TASK REQUIREMENTS
Write out the source text in the material below word for word, leaving out the pictures.

SOURCE RECORDS
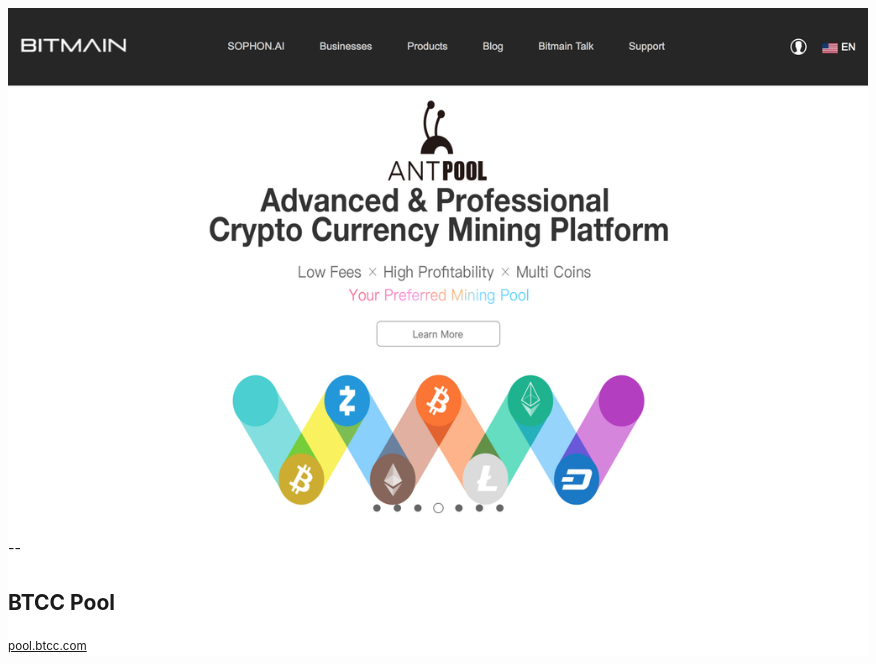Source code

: ![](img/bitmain.antpool.png)

--

## BTCC Pool

<small> [pool.btcc.com](https://pool.btcc.com/) </small>
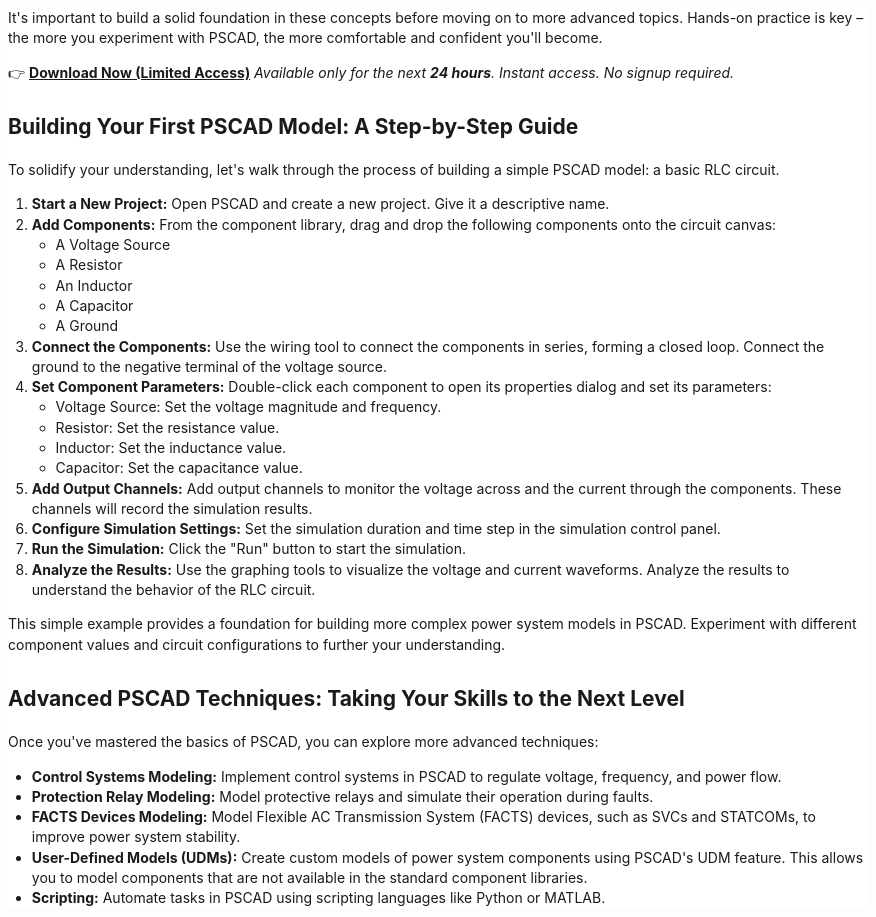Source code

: It's important to build a solid foundation in these concepts before moving on to more advanced topics. Hands-on practice is key – the more you experiment with PSCAD, the more comfortable and confident you'll become.

👉 [**Download Now (Limited Access)**](https://udemywork.com/ps-cad)
_Available only for the next **24 hours**. Instant access. No signup required._

## Building Your First PSCAD Model: A Step-by-Step Guide

To solidify your understanding, let's walk through the process of building a simple PSCAD model: a basic RLC circuit.

1.  **Start a New Project:** Open PSCAD and create a new project. Give it a descriptive name.
2.  **Add Components:** From the component library, drag and drop the following components onto the circuit canvas:
    *   A Voltage Source
    *   A Resistor
    *   An Inductor
    *   A Capacitor
    *   A Ground
3.  **Connect the Components:** Use the wiring tool to connect the components in series, forming a closed loop. Connect the ground to the negative terminal of the voltage source.
4.  **Set Component Parameters:** Double-click each component to open its properties dialog and set its parameters:
    *   Voltage Source: Set the voltage magnitude and frequency.
    *   Resistor: Set the resistance value.
    *   Inductor: Set the inductance value.
    *   Capacitor: Set the capacitance value.
5.  **Add Output Channels:** Add output channels to monitor the voltage across and the current through the components. These channels will record the simulation results.
6.  **Configure Simulation Settings:** Set the simulation duration and time step in the simulation control panel.
7.  **Run the Simulation:** Click the "Run" button to start the simulation.
8.  **Analyze the Results:** Use the graphing tools to visualize the voltage and current waveforms. Analyze the results to understand the behavior of the RLC circuit.

This simple example provides a foundation for building more complex power system models in PSCAD.  Experiment with different component values and circuit configurations to further your understanding.

## Advanced PSCAD Techniques: Taking Your Skills to the Next Level

Once you've mastered the basics of PSCAD, you can explore more advanced techniques:

*   **Control Systems Modeling:** Implement control systems in PSCAD to regulate voltage, frequency, and power flow.
*   **Protection Relay Modeling:** Model protective relays and simulate their operation during faults.
*   **FACTS Devices Modeling:** Model Flexible AC Transmission System (FACTS) devices, such as SVCs and STATCOMs, to improve power system stability.
*   **User-Defined Models (UDMs):** Create custom models of power system components using PSCAD's UDM feature. This allows you to model components that are not available in the standard component libraries.
*   **Scripting:** Automate tasks in PSCAD using scripting languages like Python or MATLAB.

EXERCISE OUTPUT
Source code

: ![](img/bitmain.antpool.png)

--

## BTCC Pool

<small> [pool.btcc.com](https://pool.btcc.com/) </small>
Source code

: It's important to build a solid foundation in these concepts before moving on to more advanced topics. Hands-on practice is key – the more you experiment with PSCAD, the more comfortable and confident you'll become.

👉 [**Download Now (Limited Access)**](https://udemywork.com/ps-cad)
_Available only for the next **24 hours**. Instant access. No signup required._

## Building Your First PSCAD Model: A Step-by-Step Guide

To solidify your understanding, let's walk through the process of building a simple PSCAD model: a basic RLC circuit.

1.  **Start a New Project:** Open PSCAD and create a new project. Give it a descriptive name.
2.  **Add Components:** From the component library, drag and drop the following components onto the circuit canvas:
    *   A Voltage Source
    *   A Resistor
    *   An Inductor
    *   A Capacitor
    *   A Ground
3.  **Connect the Components:** Use the wiring tool to connect the components in series, forming a closed loop. Connect the ground to the negative terminal of the voltage source.
4.  **Set Component Parameters:** Double-click each component to open its properties dialog and set its parameters:
    *   Voltage Source: Set the voltage magnitude and frequency.
    *   Resistor: Set the resistance value.
    *   Inductor: Set the inductance value.
    *   Capacitor: Set the capacitance value.
5.  **Add Output Channels:** Add output channels to monitor the voltage across and the current through the components. These channels will record the simulation results.
6.  **Configure Simulation Settings:** Set the simulation duration and time step in the simulation control panel.
7.  **Run the Simulation:** Click the "Run" button to start the simulation.
8.  **Analyze the Results:** Use the graphing tools to visualize the voltage and current waveforms. Analyze the results to understand the behavior of the RLC circuit.

This simple example provides a foundation for building more complex power system models in PSCAD.  Experiment with different component values and circuit configurations to further your understanding.

## Advanced PSCAD Techniques: Taking Your Skills to the Next Level

Once you've mastered the basics of PSCAD, you can explore more advanced techniques:

*   **Control Systems Modeling:** Implement control systems in PSCAD to regulate voltage, frequency, and power flow.
*   **Protection Relay Modeling:** Model protective relays and simulate their operation during faults.
*   **FACTS Devices Modeling:** Model Flexible AC Transmission System (FACTS) devices, such as SVCs and STATCOMs, to improve power system stability.
*   **User-Defined Models (UDMs):** Create custom models of power system components using PSCAD's UDM feature. This allows you to model components that are not available in the standard component libraries.
*   **Scripting:** Automate tasks in PSCAD using scripting languages like Python or MATLAB.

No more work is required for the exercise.